Based on our model results and empirical observations, it appears that the net effect of quagga mussels in Lake Michigan is to increase the rate of transfer of particles from the water column to the lake bottom, thereby reducing the water column particle residence time. Grazing and processing of these particles by profundal mussels also accelerate the recycling of particulate P to dissolved P. Prior to the arrival of quagga mussels in Lake Michigan, recycling of P from the sediment to the water column was relatively slow, and may have been dictated by the kinetics of apatite dissolution (Brooks & Edgington, 1994). Quagga mussels have short circuited this process (Mosley & Bootsma, 2015). However, during the stratified period, much of the dissolved P released by mussels appears to remain sequestered in the hypolimnion, and while phytoplankton may have access to some of this recycled P, on a seasonal time scale phytoplankton are regulated more by mussel grazing than by mussel nutrient recycling. During the spring isothermal period, the average irradiance that phytoplankton are exposed to is relatively low, due to moderate levels of surface radiation and mixing throughout the entire water column, and so the ability of phytoplankton to take advantage of the P recycled by mussels is limited. This is supported by the observation by Fahnenstiel et al. (2010) that the phytoplankton C:total P ratio is relatively low in the spring isothermal period. By contrast, during the stratified period phytoplankton in the surface mixed layer experience higher light levels, but limited mixing between this layer and the hypolimnion restricts access to P recycled by profundal mussels, and as a result phytoplankton C: total P ratios increase (Fahnenstiel et al., 2010). If the date of onset of stratification in Lake Michigan becomes earlier as the lake continues to warm (Austin & Colman, 2007; Dobiesz & Lester, 2009), average water column irradiance prior to stratification will become even less, which may further limit the ability of phytoplankton to utilize P recycled by mussels in the spring.

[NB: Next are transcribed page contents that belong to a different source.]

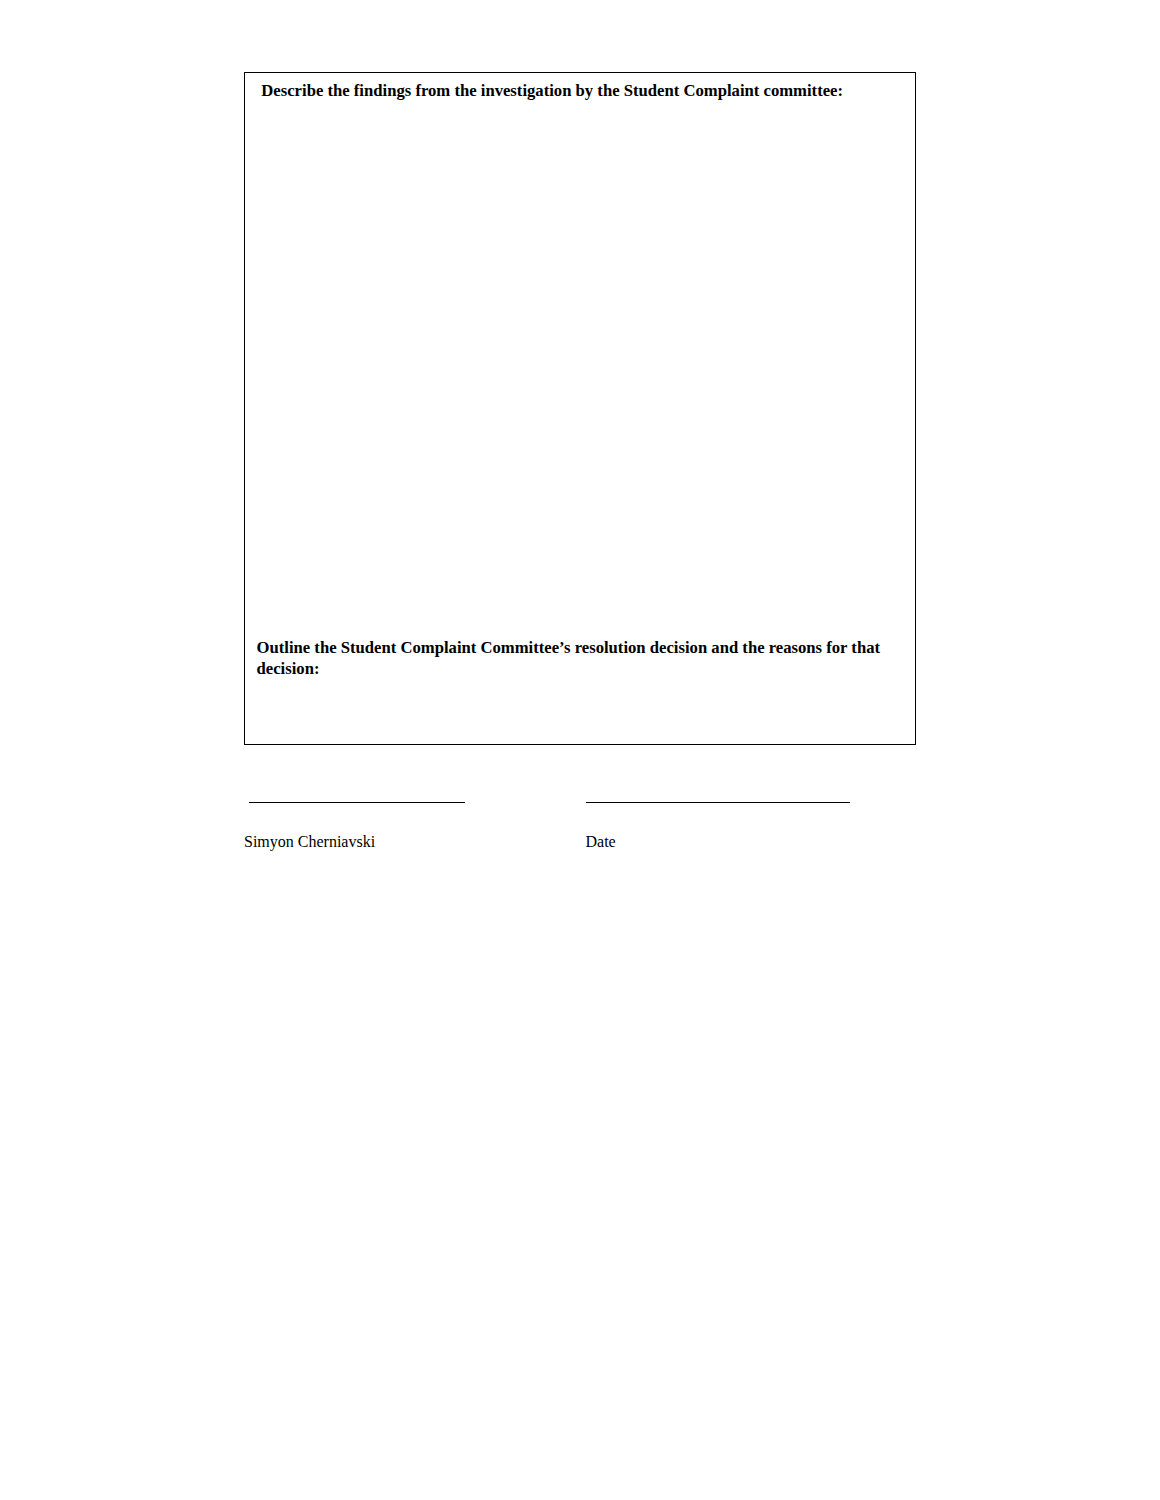Describe the findings from the investigation by the Student Complaint committee:
Outline the Student Complaint Committee’s resolution decision and the reasons for that decision:
| Simyon Cherniavski | Date |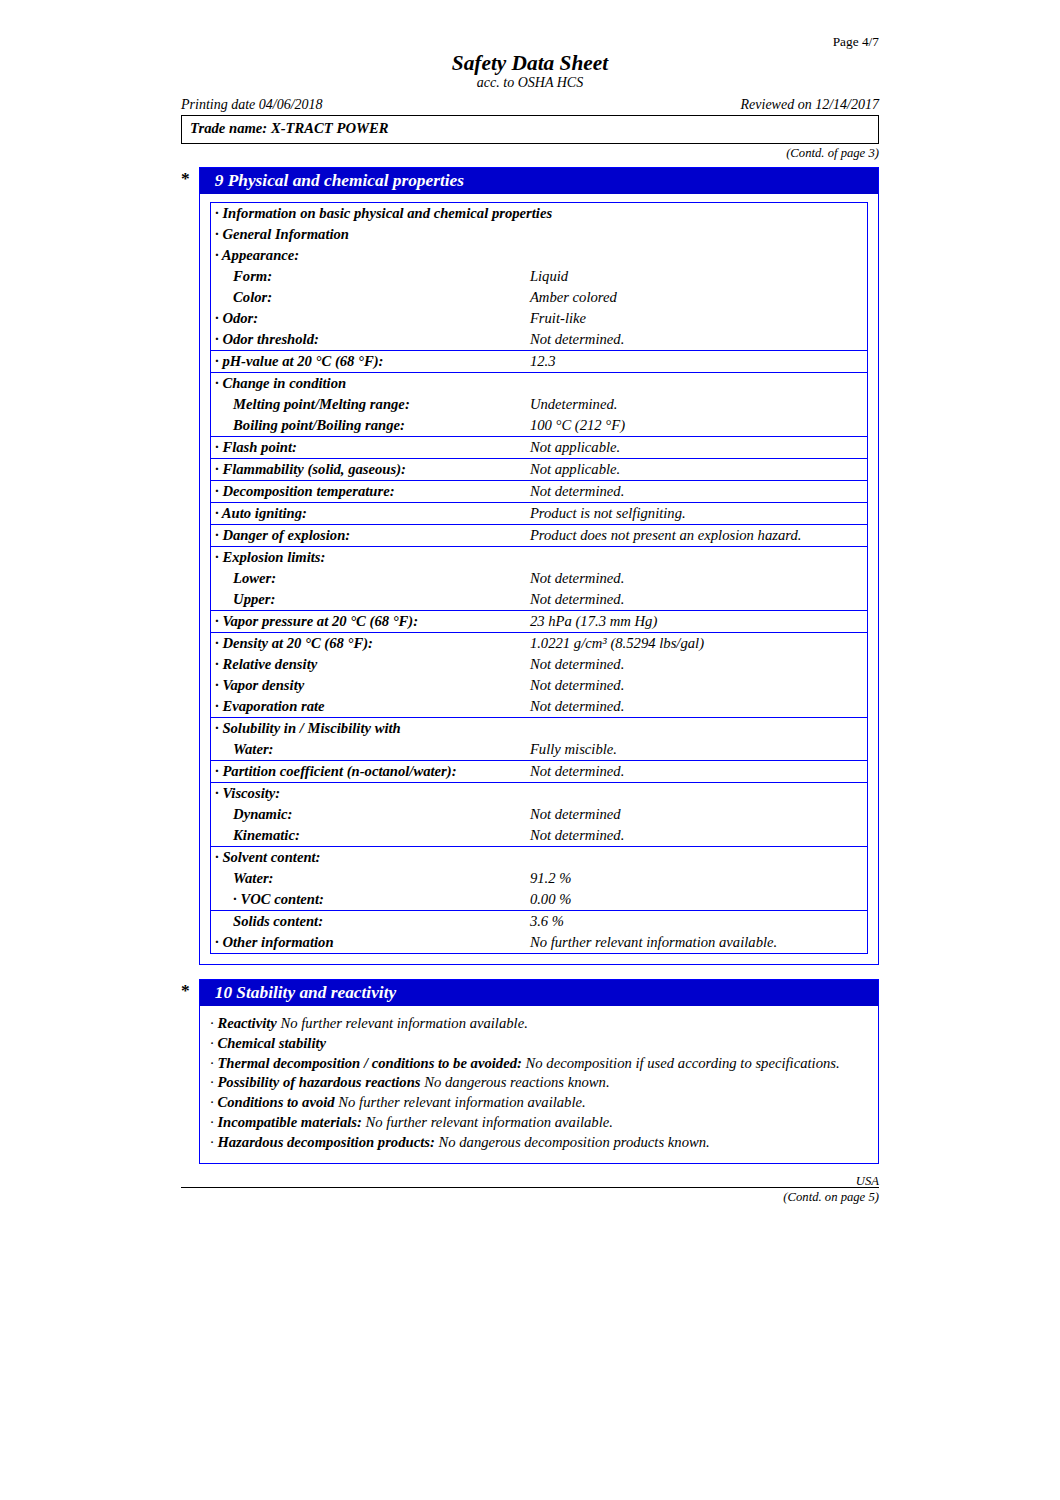Page 4/7
Safety Data Sheet
acc. to OSHA HCS
Printing date 04/06/2018 Reviewed on 12/14/2017
Trade name: X-TRACT POWER
(Contd. of page 3)
*
9 Physical and chemical properties
| · Information on basic physical and chemical properties |
| · General Information |
| · Appearance: |
| Form: | Liquid |
| Color: | Amber colored |
| · Odor: | Fruit-like |
| · Odor threshold: | Not determined. |
| · pH-value at 20 °C (68 °F): | 12.3 |
| · Change in condition |
| Melting point/Melting range: | Undetermined. |
| Boiling point/Boiling range: | 100 °C (212 °F) |
| · Flash point: | Not applicable. |
| · Flammability (solid, gaseous): | Not applicable. |
| · Decomposition temperature: | Not determined. |
| · Auto igniting: | Product is not selfigniting. |
| · Danger of explosion: | Product does not present an explosion hazard. |
| · Explosion limits: |
| Lower: | Not determined. |
| Upper: | Not determined. |
| · Vapor pressure at 20 °C (68 °F): | 23 hPa (17.3 mm Hg) |
| · Density at 20 °C (68 °F): | 1.0221 g/cm³ (8.5294 lbs/gal) |
| · Relative density | Not determined. |
| · Vapor density | Not determined. |
| · Evaporation rate | Not determined. |
| · Solubility in / Miscibility with |
| Water: | Fully miscible. |
| · Partition coefficient (n-octanol/water): | Not determined. |
| · Viscosity: |
| Dynamic: | Not determined |
| Kinematic: | Not determined. |
| · Solvent content: |
| Water: | 91.2 % |
| · VOC content: | 0.00 % |
| Solids content: | 3.6 % |
| · Other information | No further relevant information available. |
*
10 Stability and reactivity
· Reactivity No further relevant information available.
· Chemical stability
· Thermal decomposition / conditions to be avoided: No decomposition if used according to specifications.
· Possibility of hazardous reactions No dangerous reactions known.
· Conditions to avoid No further relevant information available.
· Incompatible materials: No further relevant information available.
· Hazardous decomposition products: No dangerous decomposition products known.
USA
(Contd. on page 5)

The apparent importance of profundal mussels as both grazers and nutrient recyclers highlights the need to quantify vertical mixing rates, as these will influence both the delivery of particles to the mussel bed and the distribution of dissolved P excreted by mussels. If the hypolimnion is reasonably well mixed, the interaction between profundal mussels and phytoplankton will be strengthened; grazing rates will be greater, but phytoplankton production rates in the upper layers of the hypolimnion will also be greater due to an optimal combination of light from above and mussel-recycled P from below. However, if the hypolimnion is stagnant then the interaction between zooplankton and phytoplankton will be relatively more important. This tradeoff between mussels and zooplankton is most obvious when comparing model results between the isothermal and stratified periods. But profundal mussel grazing and nutrient recycling rates during the stratified period (Mosley & Bootsma, 2015; Tyner et al., 2015) suggest that they remain as an important phytoplankton sink, and the magnitude of this sink may vary according to short-term (Troy et al. 2016) and long-term variation in the strength of vertical stratification.

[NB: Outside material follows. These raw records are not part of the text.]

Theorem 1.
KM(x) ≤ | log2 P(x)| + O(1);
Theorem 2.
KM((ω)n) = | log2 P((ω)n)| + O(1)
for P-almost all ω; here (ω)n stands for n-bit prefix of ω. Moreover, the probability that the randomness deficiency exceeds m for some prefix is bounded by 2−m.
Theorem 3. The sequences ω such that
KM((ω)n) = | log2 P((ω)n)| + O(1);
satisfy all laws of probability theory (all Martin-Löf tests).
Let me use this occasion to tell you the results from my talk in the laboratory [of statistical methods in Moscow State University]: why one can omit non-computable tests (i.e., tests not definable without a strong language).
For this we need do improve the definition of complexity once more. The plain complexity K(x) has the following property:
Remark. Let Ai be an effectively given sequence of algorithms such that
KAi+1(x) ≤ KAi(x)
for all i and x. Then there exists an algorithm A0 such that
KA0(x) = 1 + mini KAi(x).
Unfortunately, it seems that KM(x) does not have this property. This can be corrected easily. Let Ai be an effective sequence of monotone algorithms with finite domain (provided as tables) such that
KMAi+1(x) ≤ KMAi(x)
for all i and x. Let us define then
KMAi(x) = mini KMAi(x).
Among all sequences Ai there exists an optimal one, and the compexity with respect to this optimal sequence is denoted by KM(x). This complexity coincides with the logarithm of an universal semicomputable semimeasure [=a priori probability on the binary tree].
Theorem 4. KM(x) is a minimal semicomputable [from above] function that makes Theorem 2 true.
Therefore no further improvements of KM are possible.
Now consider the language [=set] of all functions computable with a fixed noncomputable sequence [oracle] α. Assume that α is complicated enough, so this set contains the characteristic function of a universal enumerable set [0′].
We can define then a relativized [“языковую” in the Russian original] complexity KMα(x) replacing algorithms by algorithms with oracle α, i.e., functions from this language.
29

In addition to improved measurement and modeling of vertical mixing, other measurements needed to refine the model include the role of dissolved organic phosphorus, which can make up a significant proportion of the P recycled by quagga mussels, and the fate of quagga mussel biodeposits, which represent ~ 50% of the food ingested (Mosley & Bootsma, 2015).

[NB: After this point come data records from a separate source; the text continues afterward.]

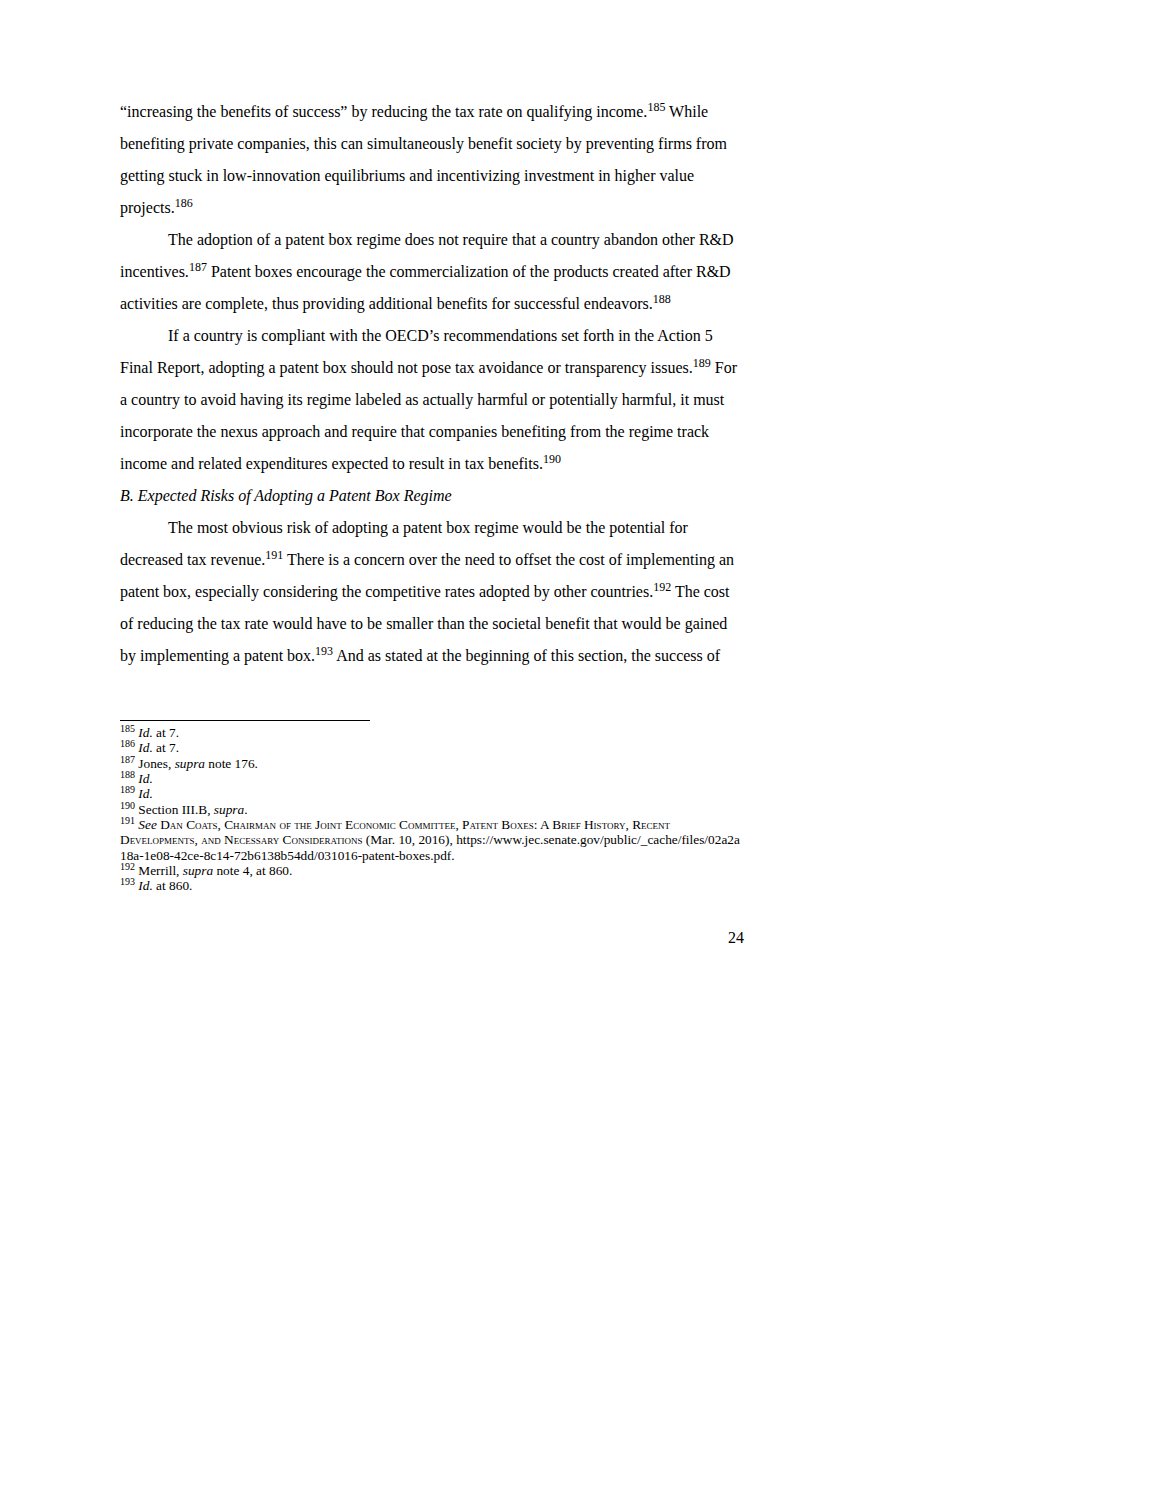“increasing the benefits of success” by reducing the tax rate on qualifying income.185 While benefiting private companies, this can simultaneously benefit society by preventing firms from getting stuck in low-innovation equilibriums and incentivizing investment in higher value projects.186
The adoption of a patent box regime does not require that a country abandon other R&D incentives.187 Patent boxes encourage the commercialization of the products created after R&D activities are complete, thus providing additional benefits for successful endeavors.188
If a country is compliant with the OECD’s recommendations set forth in the Action 5 Final Report, adopting a patent box should not pose tax avoidance or transparency issues.189 For a country to avoid having its regime labeled as actually harmful or potentially harmful, it must incorporate the nexus approach and require that companies benefiting from the regime track income and related expenditures expected to result in tax benefits.190
B. Expected Risks of Adopting a Patent Box Regime
The most obvious risk of adopting a patent box regime would be the potential for decreased tax revenue.191 There is a concern over the need to offset the cost of implementing an patent box, especially considering the competitive rates adopted by other countries.192 The cost of reducing the tax rate would have to be smaller than the societal benefit that would be gained by implementing a patent box.193 And as stated at the beginning of this section, the success of
185 Id. at 7.
186 Id. at 7.
187 Jones, supra note 176.
188 Id.
189 Id.
190 Section III.B, supra.
191 See Dan Coats, Chairman of the Joint Economic Committee, Patent Boxes: A Brief History, Recent Developments, and Necessary Considerations (Mar. 10, 2016), https://www.jec.senate.gov/public/_cache/files/02a2a18a-1e08-42ce-8c14-72b6138b54dd/031016-patent-boxes.pdf.
192 Merrill, supra note 4, at 860.
193 Id. at 860.
24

Despite the limitations, the simplicity of the 1-D model makes it a convenient tool to investigate pelagic physical and biogeochemical processes in large lakes. With the expansion of dreissenid mussels from the nearshore to offshore areas, the 1-D model can be an attractive alternative to study the long-term impacts of profundal mussels at the whole lake scale. The analysis presented here suggests that dreissenid mussels have the potential to significantly redistribute organic carbon and nutrients in the water column, even in a deep and stratified environment. Mussel populations in the Great Lakes appear to still be in a state of transition. The 1-D model may help to predict the long-term response of the lakes to these benthic filter feeders as their abundance and distribution continue to change.